The Yaapu Problem & The HUD Solution

Executive Summary

For years, ArduPilot users have relied on the Yaapu Telemetry Script to see flight data on their radio screens. However, as pilots move to MAVLink over ELRS for professional control, they hit a wall: enabling MAVLink breaks Yaapu. You cannot have both. This document explains the technical reason for this conflict and why the MAVLink HUD architecture is the superior evolution for modern ground stations.

The Conflict: Protocol Exclusivity

A serial link (UART) can only speak one language at a time.

• Yaapu (CRSF Telemetry): Requires the receiver to speak "CRSF." ArduPilot translates its internal state into CRSF frames (GPS, Battery, Attitude) and sends them down the wire.
• MAVLink HUD (Airport): Requires the receiver to act as a Transparent Bridge. It doesn't "speak" anything; it just shuffles raw bytes back and forth.
• The Problem: If you enable "Airport" to get MAVLink for your tablet, the radio stops seeing CRSF Telemetry packets. The Yaapu script on your radio screen goes dark saying "No Telemetry."

The "Converter" Nightmare

Some users try to hack around this by using an ESP32 "Converter" board.
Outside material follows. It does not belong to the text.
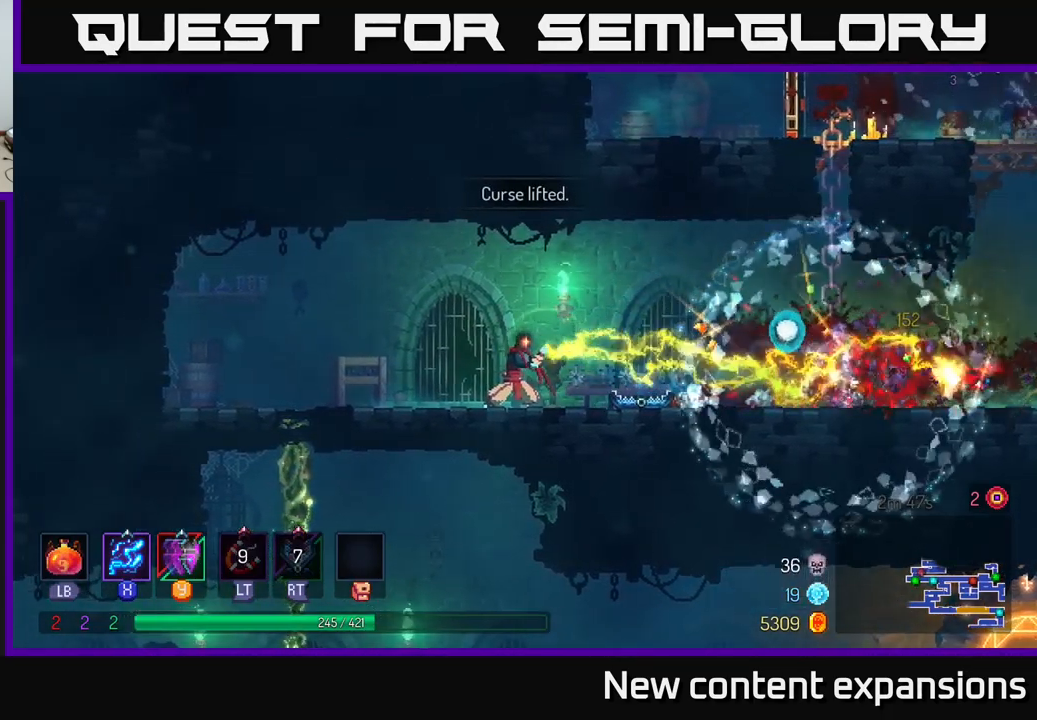
{"dt_ms": 500, "buttons": [], "left_stick": "right", "right_stick": "center", "events": [[84, "left_stick", "right"], [134, "X", "up"], [184, "B", "down"], [317, "B", "up"]]}
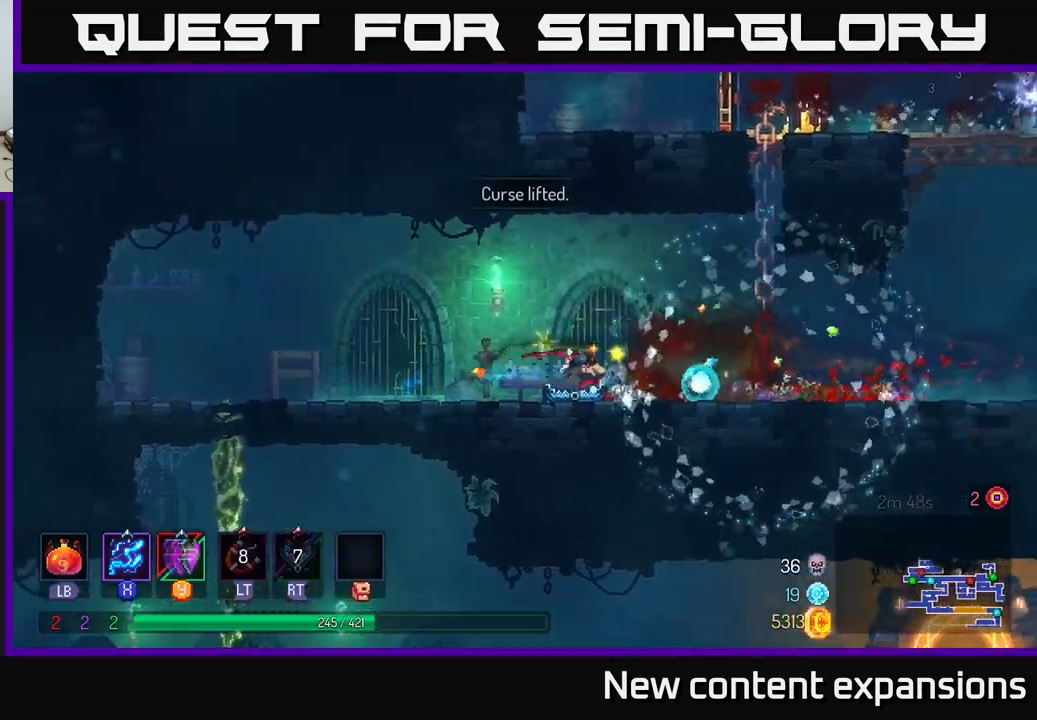
{"dt_ms": 500, "buttons": ["A"], "left_stick": "up", "right_stick": "center", "events": [[134, "A", "down"], [217, "A", "up"], [284, "A", "down"], [317, "left_stick", "up-right"], [450, "left_stick", "up"]]}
• The Hack: They wire the receiver to the ESP32, which splits the signal. It sends MAVLink to the Wifi and translates MAVLink back to CRSF for the radio.
• The Cost: This adds latency, wiring complexity, and a new point of failure. It is a band-aid solution.

The HUD Solution: Move the Screen

The fundamental question is: Why are we trying to display complex flight data on a 128x64 monochrome LCD from 2015?

1. The Screen Real Estate

• Radio Screen: Small, low resolution, mono/low-color. Good for voltage, bad for maps.
• MAVLink HUD (Phone/Tablet): 1080p+, High Contrast OLED, 60fps GPU rendering.
  • Result: We can render a true Primary Flight Display (PFD) with an artificial horizon, scrolling tapes, and a moving map that is readable in sunlight.

2. Processing Power

• Radio (STM32): Running a LUA script burdens the radio's CPU. Complex scripts can slow down the user interface or even crash the radio.
• Phone (Snapdragon/Apple): The HUD app runs on a dedicated multi-core processor with a GPU. It handles map rendering, logging, and voice synthesis without breaking a sweat.

3. The Architecture Shift

Instead of forcing the Radio Controller to be a Ground Control Station, we let the Radio focus on Control (High Speed ELRS) and offload the Visualization to the device best suited for it (The Tablet).

• The Link: The ELRS Backpack acts as the bridge. The Radio handles the sticks. The Backpack handles the Wi-Fi data stream to the HUD.
• The Result: A cleaner, more professional, and more robust system.

Summary

If you are flying Line-of-Sight, Yaapu is great. If you are flying Long Range or Autonomous missions, MAVLink is mandatory. Don't fight the protocol; embrace the HUD architecture.

Source Code Reference

• CRSF Telemetry (Yaapu): AP_CRSF_Telem.cpp
• MAVLink Bridge (HUD): AP_RCProtocol_CRSF.cpp (When in pure passthrough)

Practical Guide: Choosing Your Path

You must choose one. You cannot have both on the same UART.

Path A: The Racer (Yaapu)

• Hardware: ELRS Receiver.
• Protocol: SERIALx_PROTOCOL = 23 (RCIN).
• Advantages: Clean setup, data on radio.
• Disadvantages: No Mission Planner, no Maps, no "Click to Fly".

Path B: The Professional (MAVLink HUD)

• Hardware: ELRS Receiver (Airport Mode) or separate Telemetry Radio.
• Protocol: SERIALx_PROTOCOL = 2 (MAVLink 2).
• Advantages: Full GCS control, moving map, HD telemetry.
• Disadvantages: Your radio screen will be blank (except for basic LQ/RSSI from the module itself).

The Compromise (Dual Links)

If you absolutely must have both:

1. UART 1: ELRS Receiver (RCIN) -> Feeds Yaapu.
2. UART 2: ESP8266 WiFi Bridge (MAVLink) -> Feeds Tablet.

• Note: This requires two UARTs on the flight controller.